Такой, такой — раб в позолоте, заискивающий перед рабом в шинели.
Как подумаешь — убийца Семен, и тот счастливей: стоит, свободный, посреди огромной тюрьмы, имя которой мир господен и, если и заискивает перед кем-нибудь, то не перед холуем, а перед небесами!
Оставшись один, Ешуа совсем упал духом.
Все — и забота о лошади, и упрямое голодание, истощившее его силы, и надежда на освобождение — показалось ему никчемным, судорожным трепыханием мотылька, вознамерившегося своими слабыми крылышками пробить брешь в стекле, так похожем на живительный воздух, странно сгустившийся в неподатливый гибельный сплав.
Свиная загородка вдруг сузилась, уменьшилась до дупла, до мышиной норки, и Ешуа вжался в себя, желая как можно скорей раствориться и исчезнуть, чтобы и следа от него не осталось.
Со двора донеслось призывное ржание гнедой, и Ешуа воспрянул духом, припал к окну и увидел, как Харькин, озираясь по-воровски, роется в соломе, ворошит, разбрызгивает ее, стараясь нашарить торбу.
Нашарил.
Вытащил.
Запустил обе руки по локоть.
Зачерпнул пригоршню.
Огляделся.
Швырнул овес наземь.
Зачерпнул вторую пригоршню.
И ее швырнул.
Неизвестно, откуда — может, с крыши острога? — слетелись вечно голодные, непривередливые воробьи.

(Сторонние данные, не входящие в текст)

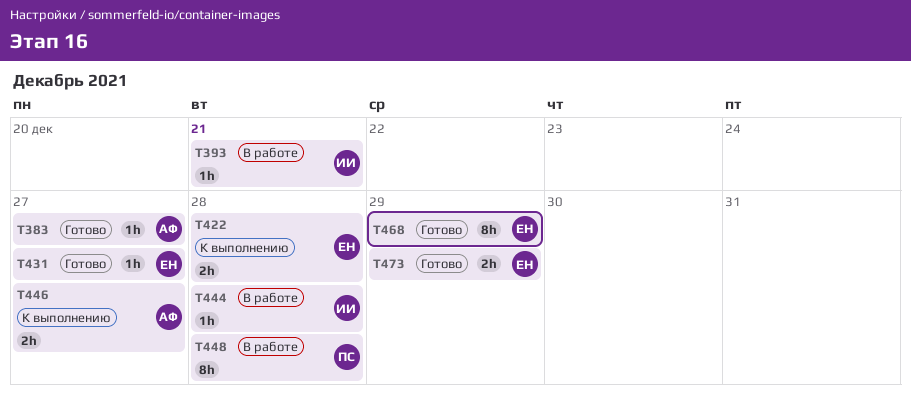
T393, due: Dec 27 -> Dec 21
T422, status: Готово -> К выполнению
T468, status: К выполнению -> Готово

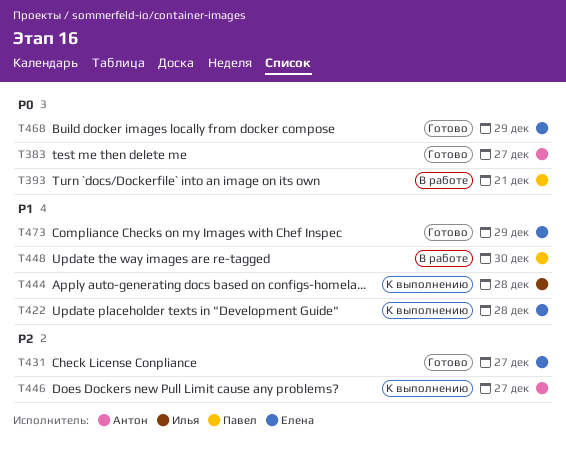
T393, owner: Илья -> Павел
T444, status: В работе -> К выполнению
T448, due: Dec 28 -> Dec 30

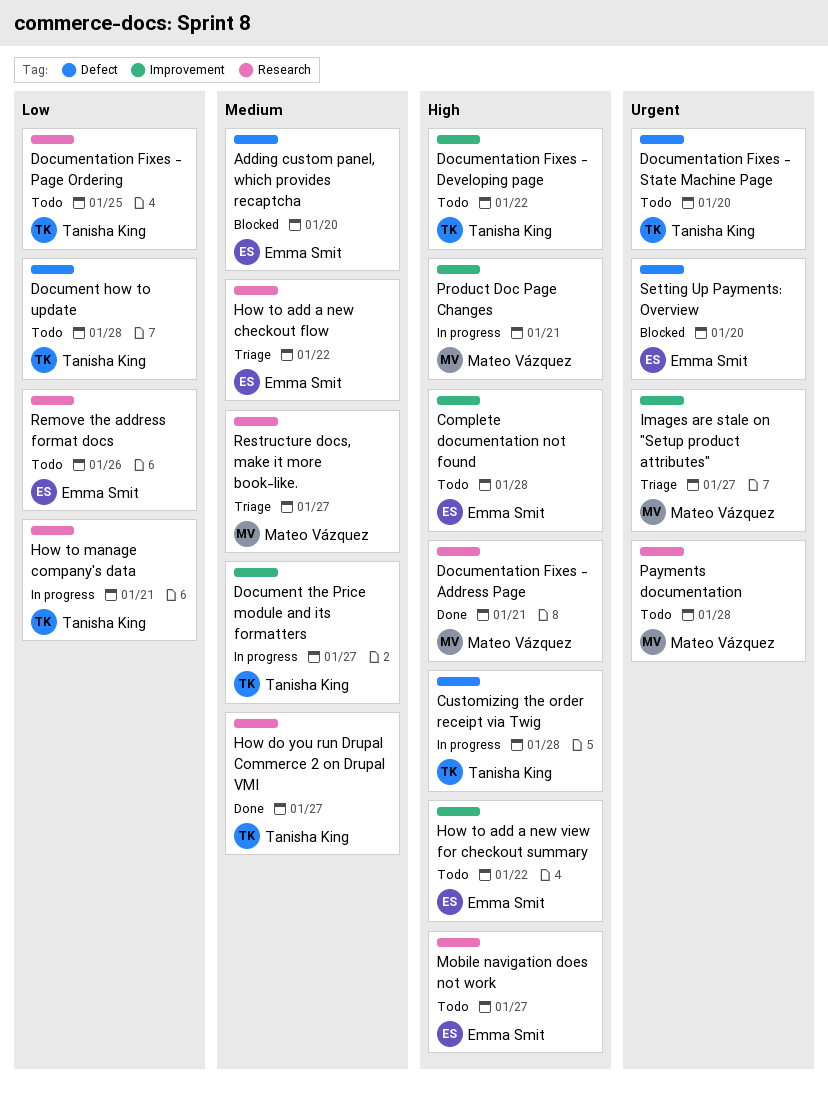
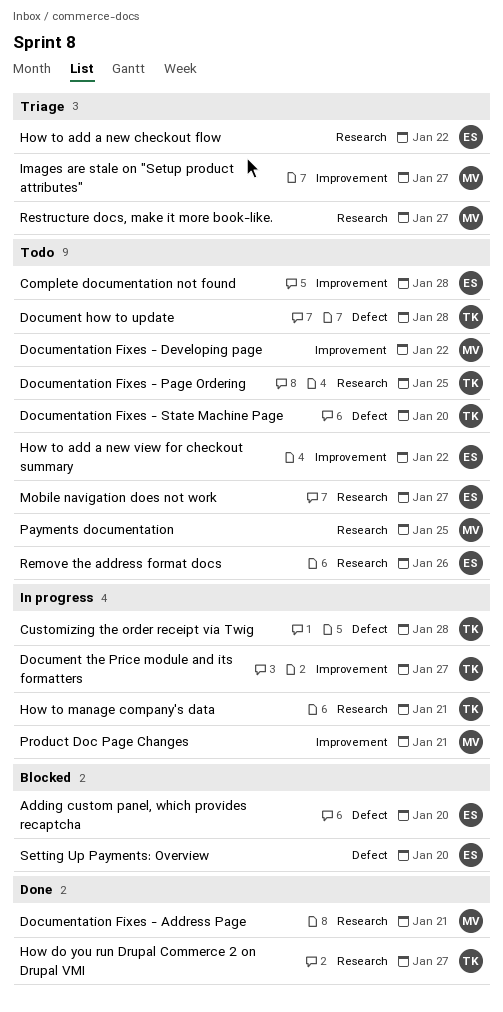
Documentation Fixes - Developing page, owner: Tanisha King -> Mateo Vázquez
Payments documentation, due: Jan 28 -> Jan 25

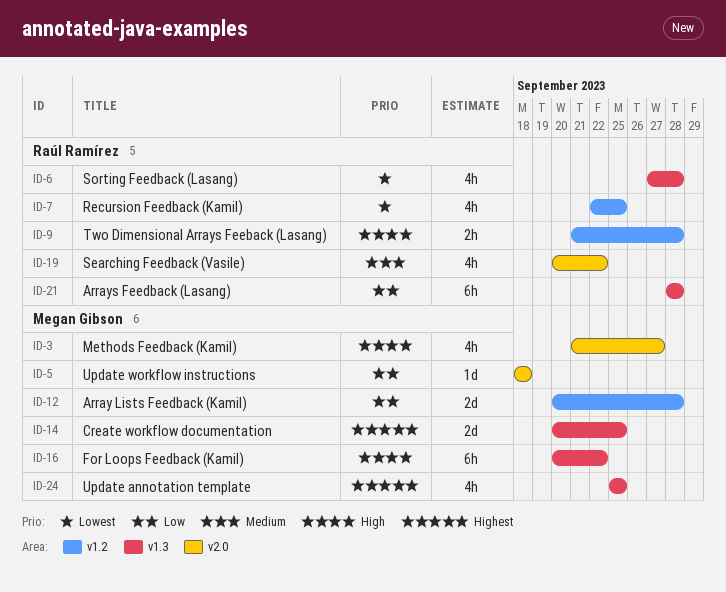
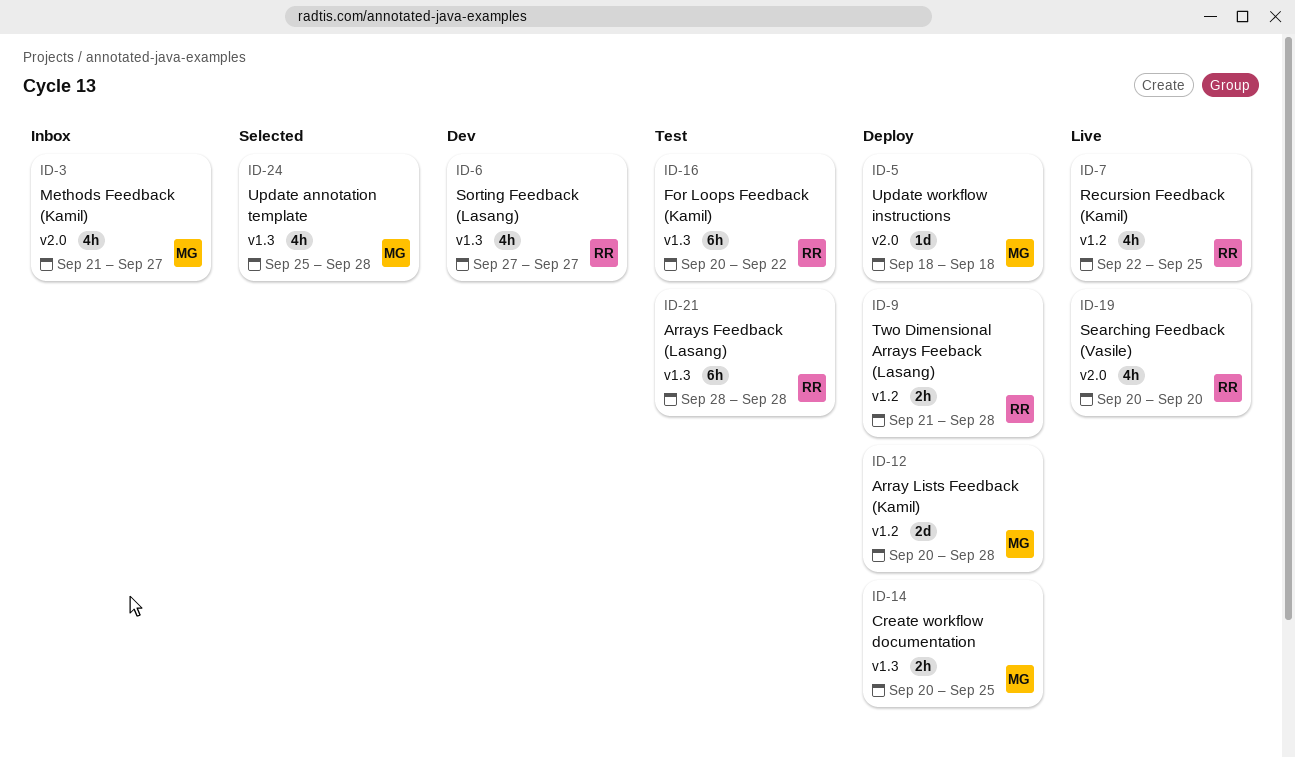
ID-6, due: Sep 28 -> Sep 27
ID-14, estimate: 2d -> 2h
ID-16, owner: Megan Gibson -> Raúl Ramírez
ID-19, due: Sep 22 -> Sep 20
ID-24, due: Sep 25 -> Sep 28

Ешуа смотрел в окно, онемев, зажав в руке сердце, как будто, и оно, словно воробей, могло вырваться из грудной клетки и улететь, прельстившись зернышком.
Он хотел что-то крикнуть Харькину, но верхние зубы, как градины, стучали о нижний ряд, противная мелкая дрожь истязала губы и скулы, и крик, еще не родившись, раскалывался на подступах к гортани, грозя удушьем и рвотой.
Когда Харькин в третий раз запустил по локоть руки в торбу, Ешуа закрыл глаза.
Постоял, ослепший.
Состарился на год.
Разлепил веки.
Харькин стоял перед лошадью, как перед матерью, с протянутыми руками.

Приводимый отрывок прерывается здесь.